The states of the Upper Colorado River Basin — Colorado, New Mexico, Utah and Wyoming — say it is difficult to specify how much they can cut because they are less dependent on allocations from reservoirs and more on variable flows of the river. The lower basin states — California, Arizona and Nevada — also consume far more water.

“In the Upper Basin, we can say we’ll take 80 percent, and Mother Nature gives us 30,” said Gene Shawcroft, chair of the Colorado River Authority of Utah. “Those are some of the challenges we’re wrestling with.”

The federal government set an August deadline for the states to reach a voluntary agreement on cuts, but that deadline passed with no deal. Some state officials here blame the Biden administration. When it became clear this summer that the federal government wasn’t ready to impose unilateral cuts, the urgency for a deal evaporated, they said.

Now the Biden administration has launched a new environmental review for distributing Colorado River supplies in low-water scenarios. Water managers hope to have more clarity on what states can offer by the end of January. By summer, the federal government is expected to define its authority to impose unilateral cuts.

“Unfortunately, it’s a year later than we need it,” Cooke said in an interview.

Across the West, drought has already led to a record number of wells running dry in California, forced huge swaths of farmland to lie fallow and required homeowners to limit how much they water their lawns. This week, a major water provider in Southern California declared a regional drought emergency and called on those areas that rely on Colorado River water to reduce their imported supplies.

The problems on the river have been building for years. Over the past two decades, during the most severe drought for the region in centuries, Colorado River basin states have taken more water out of the river than it has produced, draining the reservoirs that act as a buffer during hard times. The average annual flow of the river during that period has been 13.4 million acre-feet — while users are pulling out an average of 15 million acre-feet per year, said James Prairie, research and modeling group chief at the Bureau of Reclamation.

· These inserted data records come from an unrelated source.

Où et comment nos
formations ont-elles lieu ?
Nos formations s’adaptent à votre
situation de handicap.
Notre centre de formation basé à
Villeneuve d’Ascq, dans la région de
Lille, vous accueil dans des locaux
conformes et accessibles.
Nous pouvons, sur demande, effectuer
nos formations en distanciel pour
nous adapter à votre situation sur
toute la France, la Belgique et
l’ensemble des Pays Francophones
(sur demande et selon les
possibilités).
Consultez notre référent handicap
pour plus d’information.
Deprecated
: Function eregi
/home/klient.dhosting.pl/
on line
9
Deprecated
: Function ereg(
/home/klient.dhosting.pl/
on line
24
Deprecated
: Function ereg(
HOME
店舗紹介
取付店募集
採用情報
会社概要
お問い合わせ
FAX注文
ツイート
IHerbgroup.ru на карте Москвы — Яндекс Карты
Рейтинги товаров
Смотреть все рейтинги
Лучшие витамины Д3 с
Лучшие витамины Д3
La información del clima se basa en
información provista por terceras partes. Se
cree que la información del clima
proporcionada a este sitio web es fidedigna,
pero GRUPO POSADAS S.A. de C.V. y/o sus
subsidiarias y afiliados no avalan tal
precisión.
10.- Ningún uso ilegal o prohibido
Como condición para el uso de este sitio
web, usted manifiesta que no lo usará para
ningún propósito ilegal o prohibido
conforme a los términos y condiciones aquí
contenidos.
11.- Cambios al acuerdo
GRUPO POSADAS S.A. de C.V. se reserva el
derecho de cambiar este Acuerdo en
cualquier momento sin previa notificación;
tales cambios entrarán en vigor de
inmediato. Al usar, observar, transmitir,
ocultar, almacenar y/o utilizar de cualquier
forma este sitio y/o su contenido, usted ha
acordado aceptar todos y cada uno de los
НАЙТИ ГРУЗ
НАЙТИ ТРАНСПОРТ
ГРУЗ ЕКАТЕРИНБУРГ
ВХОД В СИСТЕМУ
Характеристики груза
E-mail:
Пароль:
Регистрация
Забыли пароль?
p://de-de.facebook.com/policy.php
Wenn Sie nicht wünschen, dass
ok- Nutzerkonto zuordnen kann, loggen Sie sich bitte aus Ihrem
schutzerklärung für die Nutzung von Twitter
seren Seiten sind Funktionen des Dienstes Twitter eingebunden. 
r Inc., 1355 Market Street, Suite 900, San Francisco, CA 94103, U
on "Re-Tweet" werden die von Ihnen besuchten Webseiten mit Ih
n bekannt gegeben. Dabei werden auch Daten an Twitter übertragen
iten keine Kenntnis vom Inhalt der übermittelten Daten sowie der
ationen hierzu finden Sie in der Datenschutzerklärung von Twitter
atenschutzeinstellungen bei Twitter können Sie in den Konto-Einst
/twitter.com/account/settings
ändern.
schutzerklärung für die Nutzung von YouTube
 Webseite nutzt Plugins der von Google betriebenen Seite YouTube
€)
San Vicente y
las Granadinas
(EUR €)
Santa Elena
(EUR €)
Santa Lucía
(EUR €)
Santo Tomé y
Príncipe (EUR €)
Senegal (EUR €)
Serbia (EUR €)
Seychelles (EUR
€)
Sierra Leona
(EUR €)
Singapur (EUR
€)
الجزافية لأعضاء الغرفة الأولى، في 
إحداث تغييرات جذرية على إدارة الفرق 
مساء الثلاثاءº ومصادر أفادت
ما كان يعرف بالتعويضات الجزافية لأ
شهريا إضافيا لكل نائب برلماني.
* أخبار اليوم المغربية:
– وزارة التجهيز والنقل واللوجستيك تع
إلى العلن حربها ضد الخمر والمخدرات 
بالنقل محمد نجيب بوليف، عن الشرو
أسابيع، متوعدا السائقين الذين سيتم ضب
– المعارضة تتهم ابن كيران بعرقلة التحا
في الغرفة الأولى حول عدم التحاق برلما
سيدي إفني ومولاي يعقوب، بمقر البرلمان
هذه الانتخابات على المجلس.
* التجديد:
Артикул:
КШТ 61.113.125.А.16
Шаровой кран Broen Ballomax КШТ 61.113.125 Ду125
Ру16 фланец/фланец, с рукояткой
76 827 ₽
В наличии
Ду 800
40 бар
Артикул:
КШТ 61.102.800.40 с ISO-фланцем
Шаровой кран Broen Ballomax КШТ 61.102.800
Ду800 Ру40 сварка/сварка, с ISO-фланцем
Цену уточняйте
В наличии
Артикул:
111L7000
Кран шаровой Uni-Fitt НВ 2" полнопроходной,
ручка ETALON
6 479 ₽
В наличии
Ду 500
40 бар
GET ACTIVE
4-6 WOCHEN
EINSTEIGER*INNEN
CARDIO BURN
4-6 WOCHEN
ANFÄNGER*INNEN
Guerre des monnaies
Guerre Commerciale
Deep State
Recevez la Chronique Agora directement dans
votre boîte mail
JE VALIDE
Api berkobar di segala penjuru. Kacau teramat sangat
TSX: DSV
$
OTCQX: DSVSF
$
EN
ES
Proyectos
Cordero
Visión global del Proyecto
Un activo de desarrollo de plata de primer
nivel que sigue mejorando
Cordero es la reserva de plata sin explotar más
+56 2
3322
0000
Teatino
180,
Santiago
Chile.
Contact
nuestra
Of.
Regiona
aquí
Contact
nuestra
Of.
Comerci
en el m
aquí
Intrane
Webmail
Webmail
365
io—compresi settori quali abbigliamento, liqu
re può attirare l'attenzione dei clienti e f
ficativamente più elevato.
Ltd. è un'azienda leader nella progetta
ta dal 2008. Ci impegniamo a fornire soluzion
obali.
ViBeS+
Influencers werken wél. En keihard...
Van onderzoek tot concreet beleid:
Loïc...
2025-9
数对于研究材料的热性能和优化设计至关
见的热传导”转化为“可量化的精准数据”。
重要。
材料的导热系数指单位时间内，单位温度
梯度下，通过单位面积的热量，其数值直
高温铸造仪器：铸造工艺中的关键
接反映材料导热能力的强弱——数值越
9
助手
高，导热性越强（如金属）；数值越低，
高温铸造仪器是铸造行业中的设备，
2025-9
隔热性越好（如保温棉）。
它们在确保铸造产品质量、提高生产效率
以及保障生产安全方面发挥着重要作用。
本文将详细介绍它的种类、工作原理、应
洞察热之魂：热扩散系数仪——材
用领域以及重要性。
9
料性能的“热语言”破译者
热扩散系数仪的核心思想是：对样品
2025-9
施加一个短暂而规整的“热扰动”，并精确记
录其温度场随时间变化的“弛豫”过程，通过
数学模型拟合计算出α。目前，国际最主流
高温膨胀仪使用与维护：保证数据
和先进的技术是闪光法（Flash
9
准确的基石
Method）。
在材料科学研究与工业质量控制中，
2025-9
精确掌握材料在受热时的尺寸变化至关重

In 1999, Lake Mead and Lake Powell, the two largest reservoirs in the country, held 47.6 million acre-feet of water. That has fallen to about 13.1 million acre-feet, or 26 percent of their capacity. An acre-foot equals 326,000 gallons, or enough to cover an acre of land in a foot of water.

Federal officials have projected that, as soon as July, the level in Lake Powell could fall to the point where the hydroelectric plant inside the Glen Canyon Dam could no longer produce power, and then keep falling so that it would become impossible to deliver the quantities of water that Southwest states rely on. Water managers say such a “dead pool” is also possible on Lake Mead within two years.

“These reservoirs have served us for 23 years, but we’re now pushing them to their limits,” Prairie said.

David Palumbo, the Bureau of Reclamation’s deputy commissioner of operations, stressed that the effects of climate change — a hotter and drier West, where the ground absorbs more runoff from mountain snow before it reaches the reservoirs — means the past is no longer a useful guide to the future of the river. Even high snow years are now seeing low runoff, he said.

“That runoff efficiency is critical to be aware of and, frankly, to be afraid of,” he said.

Water managers say cuts are likely to hit hard in Arizona and California, where major farming regions consume big portions of the available supply. These states, which get water after it passes through Lake Mead and the Hoover Dam, also face the greatest risk if the reservoirs fall to dangerous levels, said John Entsminger, general manager of the Southern Nevada Water Authority.

“If you can’t get water through Hoover Dam, that’s the water supply for 25 million Americans,” he said.

A dust storm moves across the parched Arizona landscape.